I was on a fire job with my brother-in-law this morning. The panel was likely original to the house built in 1952. Apparently, the tenants plugged a space heater into a light socket adapter on a ceiling fan light. The ensuing fire melted the hot and neutral wires together in the attic on two circuits, but the breakers failed to trip.
That’s common. Do you have a question?
Wow, I’m curious what inspection software do you use?
No, I don’t. Just sharing.
Out of curiosity, how was it determined the breakers failed to trip? Was there still current flowing when firefighters arrived? Did the main trip instead? Or did something else give before the breaker tripped?
Edit. Or are you saying the failure of the breaker caused the fire?
IMO, based on the little bit of factual data…
Seems to me an Arc Fault occirred…
But that’s just my WAG!
Perhaps George @gwells or Robert @rmeier2 will chime in with their opinions, (again, without all the facts available to them).

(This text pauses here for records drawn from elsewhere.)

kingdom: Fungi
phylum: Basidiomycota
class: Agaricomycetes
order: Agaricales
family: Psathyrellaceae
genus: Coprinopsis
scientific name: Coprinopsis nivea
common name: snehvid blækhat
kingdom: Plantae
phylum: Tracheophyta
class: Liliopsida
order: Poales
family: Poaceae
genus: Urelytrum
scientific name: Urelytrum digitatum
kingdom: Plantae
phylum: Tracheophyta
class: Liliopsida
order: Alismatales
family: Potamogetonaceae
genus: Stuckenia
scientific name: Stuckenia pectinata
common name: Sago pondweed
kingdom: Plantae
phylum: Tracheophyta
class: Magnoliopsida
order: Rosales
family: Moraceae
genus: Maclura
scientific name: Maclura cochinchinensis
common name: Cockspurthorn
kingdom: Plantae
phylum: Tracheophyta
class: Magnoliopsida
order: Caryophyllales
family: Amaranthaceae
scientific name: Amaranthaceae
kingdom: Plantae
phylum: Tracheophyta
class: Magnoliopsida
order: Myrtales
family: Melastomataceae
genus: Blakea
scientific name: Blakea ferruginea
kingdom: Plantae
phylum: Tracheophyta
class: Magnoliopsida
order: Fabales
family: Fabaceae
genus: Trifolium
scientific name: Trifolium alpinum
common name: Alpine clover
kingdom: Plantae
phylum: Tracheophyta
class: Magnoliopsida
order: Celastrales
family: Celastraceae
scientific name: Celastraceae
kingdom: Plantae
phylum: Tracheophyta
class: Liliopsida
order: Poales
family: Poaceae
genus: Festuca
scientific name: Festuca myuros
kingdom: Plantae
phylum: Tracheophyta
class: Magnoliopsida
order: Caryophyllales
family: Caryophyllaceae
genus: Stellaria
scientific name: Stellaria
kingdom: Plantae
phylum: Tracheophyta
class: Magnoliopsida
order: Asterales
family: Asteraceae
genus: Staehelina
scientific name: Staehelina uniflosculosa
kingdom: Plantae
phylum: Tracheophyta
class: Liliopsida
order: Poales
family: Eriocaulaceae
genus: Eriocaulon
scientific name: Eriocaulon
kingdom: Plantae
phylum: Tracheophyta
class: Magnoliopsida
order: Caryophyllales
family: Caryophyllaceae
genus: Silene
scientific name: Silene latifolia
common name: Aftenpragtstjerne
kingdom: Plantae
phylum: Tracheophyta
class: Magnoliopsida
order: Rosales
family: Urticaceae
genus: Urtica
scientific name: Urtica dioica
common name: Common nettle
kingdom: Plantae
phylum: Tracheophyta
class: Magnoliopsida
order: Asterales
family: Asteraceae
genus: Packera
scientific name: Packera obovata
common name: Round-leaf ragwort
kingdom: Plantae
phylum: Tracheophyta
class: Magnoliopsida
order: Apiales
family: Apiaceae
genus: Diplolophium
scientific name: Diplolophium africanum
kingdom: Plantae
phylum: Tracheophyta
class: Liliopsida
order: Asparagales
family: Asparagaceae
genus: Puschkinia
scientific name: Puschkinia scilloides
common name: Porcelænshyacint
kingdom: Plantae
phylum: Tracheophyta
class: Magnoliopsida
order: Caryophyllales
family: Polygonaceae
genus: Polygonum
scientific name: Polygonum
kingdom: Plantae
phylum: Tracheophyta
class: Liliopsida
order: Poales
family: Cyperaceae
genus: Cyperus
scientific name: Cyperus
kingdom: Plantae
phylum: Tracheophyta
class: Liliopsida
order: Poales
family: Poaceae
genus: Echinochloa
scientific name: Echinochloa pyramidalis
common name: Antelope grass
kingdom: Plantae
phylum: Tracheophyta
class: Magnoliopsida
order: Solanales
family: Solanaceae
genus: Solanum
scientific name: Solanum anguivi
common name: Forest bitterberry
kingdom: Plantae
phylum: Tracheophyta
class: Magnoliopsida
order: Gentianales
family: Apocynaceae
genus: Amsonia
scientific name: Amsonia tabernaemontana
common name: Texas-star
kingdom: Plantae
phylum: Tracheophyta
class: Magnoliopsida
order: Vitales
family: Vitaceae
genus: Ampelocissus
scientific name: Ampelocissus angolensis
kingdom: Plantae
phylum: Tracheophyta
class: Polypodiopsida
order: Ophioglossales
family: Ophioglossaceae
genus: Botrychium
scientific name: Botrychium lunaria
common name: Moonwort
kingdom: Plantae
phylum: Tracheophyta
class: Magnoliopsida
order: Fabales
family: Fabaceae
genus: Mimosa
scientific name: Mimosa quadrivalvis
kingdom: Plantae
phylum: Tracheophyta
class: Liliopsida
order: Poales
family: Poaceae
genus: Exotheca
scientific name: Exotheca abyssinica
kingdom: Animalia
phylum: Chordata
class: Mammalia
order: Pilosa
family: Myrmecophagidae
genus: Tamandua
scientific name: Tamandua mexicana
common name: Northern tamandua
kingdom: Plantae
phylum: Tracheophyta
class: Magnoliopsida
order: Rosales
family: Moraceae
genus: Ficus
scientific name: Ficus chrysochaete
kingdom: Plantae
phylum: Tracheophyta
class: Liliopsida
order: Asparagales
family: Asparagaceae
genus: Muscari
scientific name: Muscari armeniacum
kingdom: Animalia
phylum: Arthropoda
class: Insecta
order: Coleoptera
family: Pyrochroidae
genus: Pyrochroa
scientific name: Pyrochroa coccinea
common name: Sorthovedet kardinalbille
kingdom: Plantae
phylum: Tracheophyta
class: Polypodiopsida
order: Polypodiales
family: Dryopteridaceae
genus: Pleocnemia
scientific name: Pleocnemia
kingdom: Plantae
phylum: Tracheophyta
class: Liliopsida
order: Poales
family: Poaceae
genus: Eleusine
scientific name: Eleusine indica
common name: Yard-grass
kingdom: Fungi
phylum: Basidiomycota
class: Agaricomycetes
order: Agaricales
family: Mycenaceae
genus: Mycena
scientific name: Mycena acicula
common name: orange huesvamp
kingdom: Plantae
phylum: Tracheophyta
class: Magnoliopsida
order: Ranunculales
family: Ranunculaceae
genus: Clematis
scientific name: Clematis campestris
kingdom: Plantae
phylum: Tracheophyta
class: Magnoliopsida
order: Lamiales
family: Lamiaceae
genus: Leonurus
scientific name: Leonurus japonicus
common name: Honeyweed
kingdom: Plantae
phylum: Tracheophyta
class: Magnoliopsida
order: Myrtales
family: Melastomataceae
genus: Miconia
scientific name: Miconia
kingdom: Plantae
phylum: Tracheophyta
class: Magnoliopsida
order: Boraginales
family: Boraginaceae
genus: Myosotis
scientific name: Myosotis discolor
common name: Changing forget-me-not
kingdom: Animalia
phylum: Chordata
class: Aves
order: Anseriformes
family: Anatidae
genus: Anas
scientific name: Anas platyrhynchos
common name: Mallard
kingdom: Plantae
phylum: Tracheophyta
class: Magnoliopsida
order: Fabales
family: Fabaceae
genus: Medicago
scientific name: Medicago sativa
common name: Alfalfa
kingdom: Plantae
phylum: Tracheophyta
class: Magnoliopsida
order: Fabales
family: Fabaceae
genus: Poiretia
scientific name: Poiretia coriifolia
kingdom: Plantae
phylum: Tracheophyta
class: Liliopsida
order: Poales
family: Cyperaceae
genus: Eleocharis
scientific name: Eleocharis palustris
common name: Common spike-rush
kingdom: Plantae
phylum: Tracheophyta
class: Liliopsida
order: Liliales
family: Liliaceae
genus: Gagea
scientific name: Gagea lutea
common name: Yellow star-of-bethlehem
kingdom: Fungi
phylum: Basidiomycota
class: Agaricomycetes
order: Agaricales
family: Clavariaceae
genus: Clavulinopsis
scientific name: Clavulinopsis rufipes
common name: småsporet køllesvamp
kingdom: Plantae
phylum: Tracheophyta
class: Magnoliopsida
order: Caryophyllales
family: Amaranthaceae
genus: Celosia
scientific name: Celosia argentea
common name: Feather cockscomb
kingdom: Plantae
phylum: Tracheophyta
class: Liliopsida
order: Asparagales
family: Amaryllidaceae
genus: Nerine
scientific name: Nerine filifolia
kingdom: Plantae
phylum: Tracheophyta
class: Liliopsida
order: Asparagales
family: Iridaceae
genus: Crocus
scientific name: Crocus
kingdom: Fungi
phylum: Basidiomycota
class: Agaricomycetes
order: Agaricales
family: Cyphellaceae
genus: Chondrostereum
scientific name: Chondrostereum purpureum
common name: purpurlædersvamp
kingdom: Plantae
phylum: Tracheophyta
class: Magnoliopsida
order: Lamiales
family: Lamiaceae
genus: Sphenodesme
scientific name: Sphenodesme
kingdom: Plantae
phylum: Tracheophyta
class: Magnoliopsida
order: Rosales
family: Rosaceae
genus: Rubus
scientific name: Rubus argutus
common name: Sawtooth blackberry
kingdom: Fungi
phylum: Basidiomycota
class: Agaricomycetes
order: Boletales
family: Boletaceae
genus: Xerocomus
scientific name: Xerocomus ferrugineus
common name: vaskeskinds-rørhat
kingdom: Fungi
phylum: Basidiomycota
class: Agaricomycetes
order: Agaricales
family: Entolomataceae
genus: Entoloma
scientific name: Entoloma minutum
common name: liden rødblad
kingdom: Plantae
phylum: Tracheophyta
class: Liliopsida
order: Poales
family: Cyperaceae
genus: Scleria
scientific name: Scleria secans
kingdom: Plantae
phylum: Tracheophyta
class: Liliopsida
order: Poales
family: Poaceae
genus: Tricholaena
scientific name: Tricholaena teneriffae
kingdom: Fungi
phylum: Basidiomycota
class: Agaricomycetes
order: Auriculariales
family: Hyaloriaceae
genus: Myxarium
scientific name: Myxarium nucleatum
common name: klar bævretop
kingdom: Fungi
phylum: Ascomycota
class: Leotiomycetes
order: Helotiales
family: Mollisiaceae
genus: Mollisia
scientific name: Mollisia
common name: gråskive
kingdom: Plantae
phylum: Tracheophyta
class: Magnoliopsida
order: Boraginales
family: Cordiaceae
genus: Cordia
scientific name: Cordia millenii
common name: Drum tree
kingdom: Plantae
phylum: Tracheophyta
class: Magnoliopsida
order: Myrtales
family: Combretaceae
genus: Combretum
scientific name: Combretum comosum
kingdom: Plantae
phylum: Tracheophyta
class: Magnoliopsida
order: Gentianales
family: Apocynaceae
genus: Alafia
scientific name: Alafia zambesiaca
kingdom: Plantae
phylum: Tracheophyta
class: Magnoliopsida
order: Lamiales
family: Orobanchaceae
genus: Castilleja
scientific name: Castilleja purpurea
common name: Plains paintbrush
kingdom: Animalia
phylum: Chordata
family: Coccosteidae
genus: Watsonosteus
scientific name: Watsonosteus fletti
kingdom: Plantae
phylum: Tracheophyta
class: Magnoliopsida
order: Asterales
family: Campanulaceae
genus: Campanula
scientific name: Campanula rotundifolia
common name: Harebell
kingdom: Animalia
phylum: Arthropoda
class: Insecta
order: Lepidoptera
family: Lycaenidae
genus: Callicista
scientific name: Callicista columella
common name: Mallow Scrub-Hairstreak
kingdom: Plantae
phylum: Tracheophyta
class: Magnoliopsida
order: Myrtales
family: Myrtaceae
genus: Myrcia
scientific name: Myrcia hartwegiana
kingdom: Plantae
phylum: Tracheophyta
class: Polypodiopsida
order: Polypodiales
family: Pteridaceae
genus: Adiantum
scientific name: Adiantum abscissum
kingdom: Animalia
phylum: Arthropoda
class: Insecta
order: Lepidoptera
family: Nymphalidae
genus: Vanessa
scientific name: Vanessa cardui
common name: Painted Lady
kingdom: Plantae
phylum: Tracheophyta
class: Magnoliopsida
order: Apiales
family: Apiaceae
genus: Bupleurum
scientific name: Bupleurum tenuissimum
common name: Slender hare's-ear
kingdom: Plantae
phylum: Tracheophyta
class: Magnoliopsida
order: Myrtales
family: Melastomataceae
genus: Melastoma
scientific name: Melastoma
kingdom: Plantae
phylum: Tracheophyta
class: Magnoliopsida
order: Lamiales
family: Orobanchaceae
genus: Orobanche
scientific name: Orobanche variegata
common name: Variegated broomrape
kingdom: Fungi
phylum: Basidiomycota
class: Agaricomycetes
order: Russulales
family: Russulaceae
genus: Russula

Based on the appearance of the bus bars, my brother-in-law, a master electrician with over 45 years of experience in the field, concluded that the breakers failed to trip. I would have to say yes, the failure of a breaker to trip is what initially started the fire and both circuits continued to fail during the fire. We do not know the exact chain of events since the fire was months ago.
Yes, there was certainly arcing in the panel.
What are you referring to?
That is interesting. I find it hard to believe that two breakers would fail at the same time, and also, why didn’t the main trip eventually? The answers are above my pay grade unfortunately. I’d love to hear what the electrical experts on the forum have to say though.
I found it curious as well, that’s why I decided to share this. The breakers are 70 years old, which is reason enough to recommend an upgrade if a panel this old was found in a home inspection.
There was an electric range in the house. I don’t know why it was pulled. It was like that when I arrived this morning to help demo.
Yeah, something tells me there is a more logical explanation to this than multiple breakers failing to trip.
Firefighters might have pulled it just because it looked so ratty. They aren’t going to evaluate everything during a fire, just pull anything that looks suspicious.
Old dryer circuit removed when gas dryer was installed?? Hard to say.
Looks to have been connected to the upper damaged breaker location, while the other to the lower damaged breaker location.
I’m sure someone with forensic investigating experience such as George Wells @gwells may have some insight for us to ponder.
Which conductors are you referring to?